**YOUR TASK**
Set down every entry exactly as it was written.

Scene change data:
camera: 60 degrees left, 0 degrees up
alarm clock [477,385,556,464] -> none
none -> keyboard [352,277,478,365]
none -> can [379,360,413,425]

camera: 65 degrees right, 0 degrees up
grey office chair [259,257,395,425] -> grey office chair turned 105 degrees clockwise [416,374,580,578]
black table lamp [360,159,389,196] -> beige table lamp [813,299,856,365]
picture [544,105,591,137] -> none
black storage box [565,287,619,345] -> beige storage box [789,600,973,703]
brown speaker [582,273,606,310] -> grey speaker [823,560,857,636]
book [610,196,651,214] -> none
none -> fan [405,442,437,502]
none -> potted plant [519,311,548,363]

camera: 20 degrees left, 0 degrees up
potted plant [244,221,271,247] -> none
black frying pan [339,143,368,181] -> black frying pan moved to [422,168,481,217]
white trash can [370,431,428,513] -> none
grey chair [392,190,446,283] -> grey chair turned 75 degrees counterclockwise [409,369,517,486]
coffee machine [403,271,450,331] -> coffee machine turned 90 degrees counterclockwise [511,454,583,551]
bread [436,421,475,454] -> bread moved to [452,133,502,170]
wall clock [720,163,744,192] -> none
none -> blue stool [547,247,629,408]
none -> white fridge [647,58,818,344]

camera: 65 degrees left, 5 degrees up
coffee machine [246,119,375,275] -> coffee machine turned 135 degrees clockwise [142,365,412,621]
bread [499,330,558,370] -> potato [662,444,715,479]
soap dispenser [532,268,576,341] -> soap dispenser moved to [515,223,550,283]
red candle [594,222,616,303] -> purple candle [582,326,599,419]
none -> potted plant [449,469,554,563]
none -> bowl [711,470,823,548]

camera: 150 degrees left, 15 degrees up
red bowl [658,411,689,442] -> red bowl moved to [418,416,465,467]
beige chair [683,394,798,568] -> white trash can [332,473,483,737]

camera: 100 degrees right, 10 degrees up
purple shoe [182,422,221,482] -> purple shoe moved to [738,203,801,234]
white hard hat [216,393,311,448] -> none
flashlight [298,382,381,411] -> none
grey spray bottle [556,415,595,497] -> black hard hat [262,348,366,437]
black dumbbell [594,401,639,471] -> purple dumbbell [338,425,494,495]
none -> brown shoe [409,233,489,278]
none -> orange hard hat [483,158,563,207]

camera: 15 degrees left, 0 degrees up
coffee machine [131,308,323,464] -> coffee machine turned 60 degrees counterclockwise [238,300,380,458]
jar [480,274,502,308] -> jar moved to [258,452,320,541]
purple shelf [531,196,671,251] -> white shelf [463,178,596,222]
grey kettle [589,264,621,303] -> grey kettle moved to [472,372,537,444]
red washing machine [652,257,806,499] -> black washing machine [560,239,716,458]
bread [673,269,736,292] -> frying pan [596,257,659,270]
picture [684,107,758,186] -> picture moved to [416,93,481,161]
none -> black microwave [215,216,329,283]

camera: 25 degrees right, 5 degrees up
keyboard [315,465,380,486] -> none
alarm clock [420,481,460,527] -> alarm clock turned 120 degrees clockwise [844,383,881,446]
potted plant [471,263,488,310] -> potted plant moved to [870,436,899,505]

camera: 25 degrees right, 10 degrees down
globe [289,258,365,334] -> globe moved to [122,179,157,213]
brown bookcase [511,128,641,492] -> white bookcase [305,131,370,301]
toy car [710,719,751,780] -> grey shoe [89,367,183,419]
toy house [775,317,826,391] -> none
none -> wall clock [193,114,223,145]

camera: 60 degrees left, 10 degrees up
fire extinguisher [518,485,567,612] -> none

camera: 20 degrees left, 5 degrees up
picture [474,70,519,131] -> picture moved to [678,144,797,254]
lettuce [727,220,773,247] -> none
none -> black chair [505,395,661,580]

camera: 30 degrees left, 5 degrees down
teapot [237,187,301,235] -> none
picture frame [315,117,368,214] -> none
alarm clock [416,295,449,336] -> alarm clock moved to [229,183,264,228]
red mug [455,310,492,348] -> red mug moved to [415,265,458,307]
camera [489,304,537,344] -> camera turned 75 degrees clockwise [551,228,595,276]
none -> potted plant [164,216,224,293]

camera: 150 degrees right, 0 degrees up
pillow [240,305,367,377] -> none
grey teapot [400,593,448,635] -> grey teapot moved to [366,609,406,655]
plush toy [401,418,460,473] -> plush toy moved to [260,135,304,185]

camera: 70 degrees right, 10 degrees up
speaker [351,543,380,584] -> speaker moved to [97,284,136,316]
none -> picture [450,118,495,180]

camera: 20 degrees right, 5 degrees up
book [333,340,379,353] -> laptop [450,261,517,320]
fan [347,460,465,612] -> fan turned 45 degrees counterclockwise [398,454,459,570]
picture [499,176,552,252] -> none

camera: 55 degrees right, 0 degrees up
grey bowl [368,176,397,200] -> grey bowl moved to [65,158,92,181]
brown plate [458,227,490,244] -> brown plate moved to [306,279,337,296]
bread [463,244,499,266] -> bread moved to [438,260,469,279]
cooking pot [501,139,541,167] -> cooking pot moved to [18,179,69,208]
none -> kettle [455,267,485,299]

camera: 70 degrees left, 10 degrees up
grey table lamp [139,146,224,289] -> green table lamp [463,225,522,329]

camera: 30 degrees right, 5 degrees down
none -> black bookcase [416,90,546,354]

**RESPONSE BELOW**
camera: 60 degrees left, 0 degrees up
alarm clock [477,385,556,464] -> none
none -> keyboard [352,277,478,365]
none -> can [379,360,413,425]

camera: 65 degrees right, 0 degrees up
grey office chair [259,257,395,425] -> grey office chair turned 105 degrees clockwise [416,374,580,578]
black table lamp [360,159,389,196] -> beige table lamp [813,299,856,365]
picture [544,105,591,137] -> none
black storage box [565,287,619,345] -> beige storage box [789,600,973,703]
brown speaker [582,273,606,310] -> grey speaker [823,560,857,636]
book [610,196,651,214] -> none
none -> fan [405,442,437,502]
none -> potted plant [519,311,548,363]

camera: 20 degrees left, 0 degrees up
potted plant [244,221,271,247] -> none
black frying pan [339,143,368,181] -> black frying pan moved to [422,168,481,217]
white trash can [370,431,428,513] -> none
grey chair [392,190,446,283] -> grey chair turned 75 degrees counterclockwise [409,369,517,486]
coffee machine [403,271,450,331] -> coffee machine turned 90 degrees counterclockwise [511,454,583,551]
bread [436,421,475,454] -> bread moved to [452,133,502,170]
wall clock [720,163,744,192] -> none
none -> blue stool [547,247,629,408]
none -> white fridge [647,58,818,344]

camera: 65 degrees left, 5 degrees up
coffee machine [246,119,375,275] -> coffee machine turned 135 degrees clockwise [142,365,412,621]
bread [499,330,558,370] -> potato [662,444,715,479]
soap dispenser [532,268,576,341] -> soap dispenser moved to [515,223,550,283]
red candle [594,222,616,303] -> purple candle [582,326,599,419]
none -> potted plant [449,469,554,563]
none -> bowl [711,470,823,548]

camera: 150 degrees left, 15 degrees up
red bowl [658,411,689,442] -> red bowl moved to [418,416,465,467]
beige chair [683,394,798,568] -> white trash can [332,473,483,737]

camera: 100 degrees right, 10 degrees up
purple shoe [182,422,221,482] -> purple shoe moved to [738,203,801,234]
white hard hat [216,393,311,448] -> none
flashlight [298,382,381,411] -> none
grey spray bottle [556,415,595,497] -> black hard hat [262,348,366,437]
black dumbbell [594,401,639,471] -> purple dumbbell [338,425,494,495]
none -> brown shoe [409,233,489,278]
none -> orange hard hat [483,158,563,207]

camera: 15 degrees left, 0 degrees up
coffee machine [131,308,323,464] -> coffee machine turned 60 degrees counterclockwise [238,300,380,458]
jar [480,274,502,308] -> jar moved to [258,452,320,541]
purple shelf [531,196,671,251] -> white shelf [463,178,596,222]
grey kettle [589,264,621,303] -> grey kettle moved to [472,372,537,444]
red washing machine [652,257,806,499] -> black washing machine [560,239,716,458]
bread [673,269,736,292] -> frying pan [596,257,659,270]
picture [684,107,758,186] -> picture moved to [416,93,481,161]
none -> black microwave [215,216,329,283]

camera: 25 degrees right, 5 degrees up
keyboard [315,465,380,486] -> none
alarm clock [420,481,460,527] -> alarm clock turned 120 degrees clockwise [844,383,881,446]
potted plant [471,263,488,310] -> potted plant moved to [870,436,899,505]

camera: 25 degrees right, 10 degrees down
globe [289,258,365,334] -> globe moved to [122,179,157,213]
brown bookcase [511,128,641,492] -> white bookcase [305,131,370,301]
toy car [710,719,751,780] -> grey shoe [89,367,183,419]
toy house [775,317,826,391] -> none
none -> wall clock [193,114,223,145]

camera: 60 degrees left, 10 degrees up
fire extinguisher [518,485,567,612] -> none

camera: 20 degrees left, 5 degrees up
picture [474,70,519,131] -> picture moved to [678,144,797,254]
lettuce [727,220,773,247] -> none
none -> black chair [505,395,661,580]

camera: 30 degrees left, 5 degrees down
teapot [237,187,301,235] -> none
picture frame [315,117,368,214] -> none
alarm clock [416,295,449,336] -> alarm clock moved to [229,183,264,228]
red mug [455,310,492,348] -> red mug moved to [415,265,458,307]
camera [489,304,537,344] -> camera turned 75 degrees clockwise [551,228,595,276]
none -> potted plant [164,216,224,293]

camera: 150 degrees right, 0 degrees up
pillow [240,305,367,377] -> none
grey teapot [400,593,448,635] -> grey teapot moved to [366,609,406,655]
plush toy [401,418,460,473] -> plush toy moved to [260,135,304,185]

camera: 70 degrees right, 10 degrees up
speaker [351,543,380,584] -> speaker moved to [97,284,136,316]
none -> picture [450,118,495,180]

camera: 20 degrees right, 5 degrees up
book [333,340,379,353] -> laptop [450,261,517,320]
fan [347,460,465,612] -> fan turned 45 degrees counterclockwise [398,454,459,570]
picture [499,176,552,252] -> none

camera: 55 degrees right, 0 degrees up
grey bowl [368,176,397,200] -> grey bowl moved to [65,158,92,181]
brown plate [458,227,490,244] -> brown plate moved to [306,279,337,296]
bread [463,244,499,266] -> bread moved to [438,260,469,279]
cooking pot [501,139,541,167] -> cooking pot moved to [18,179,69,208]
none -> kettle [455,267,485,299]

camera: 70 degrees left, 10 degrees up
grey table lamp [139,146,224,289] -> green table lamp [463,225,522,329]

camera: 30 degrees right, 5 degrees down
none -> black bookcase [416,90,546,354]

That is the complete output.